- Directed by: Filippos Tsitos
- Written by: Alexis Kardaras
- Produced by: Thanassis Karathanos [el] Moriatis Konstantinos
- Starring: Antonis Kafetzopoulos; Anastas Kozdine; Titika Saringouli; Giorgos Souxes [el]; Kostas Koronaios; Panayiotis Stamatakis; Maria Zorba;
- Cinematography: Polidefkis Kirlidis
- Edited by: Dimitris Peponis
- Music by: Stavros Markonis
- Production companies: Pan Entertainment Twenty Twenty Vision
- Release dates: 13 August 2009 (Locarno Film Festival); 15 October 2009 (Greece);
- Running time: 103 minutes
- Countries: Greece Germany
- Languages: Greek Albanian German

= Plato's Academy (film) =

2009 Greek-German comedy-drama film

Plato's Academy (Ακαδημία Πλάτωνος) is a 2009 Greek-German comedy-drama film directed by Filippos Tsitos, starring Antonis Kafetzopoulos, Anastas Kozdine, Titika Saringouli, Giorgos Souxes, Kostas Koronaios, Panayiotis Stamatakis and Maria Zorba.

==Cast==
- Antonis Kafetzopoulos as Stavros
- Anastas Kozdine as Marenglen
- Titika Saringouli as Harikleia
- Giorgos Souxes as Nikos
- Kostas Koronaios as Argyris
- Panayiotis Stamatakis as Thymios
- Maria Zorba as Dina
- Platonas Brakoulias
- Maria Stefou
- Konstadina Tzortzi
- Nikos Zoiopoulos

==Release==
The film premiered at the 2009 Locarno Festival and was a finalist for the 2010 Lux Prize.

==Reception==
Joseph Proimakis of Cineuropa wrote that the film "mercilessly bites into one of the darkest traits of any modern multicultural society and turns it on its head, all the while holding onto its humanistic sensibilities and maintaining a delicate balance between the universal social commentary and the specificity of the hero’s story."

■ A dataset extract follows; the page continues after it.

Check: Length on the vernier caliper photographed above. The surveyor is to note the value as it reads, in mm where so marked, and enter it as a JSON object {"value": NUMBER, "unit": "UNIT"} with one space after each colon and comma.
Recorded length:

Kirk Honeycutt of The Hollywood Reporter wrote that the film offers "wry wisdom and steady laughs in its acute observation about a formerly heterogeneous society’s confrontation with otherness."

Jay Weissberg of Variety called the film a "weak comedy with few laughs and little insight."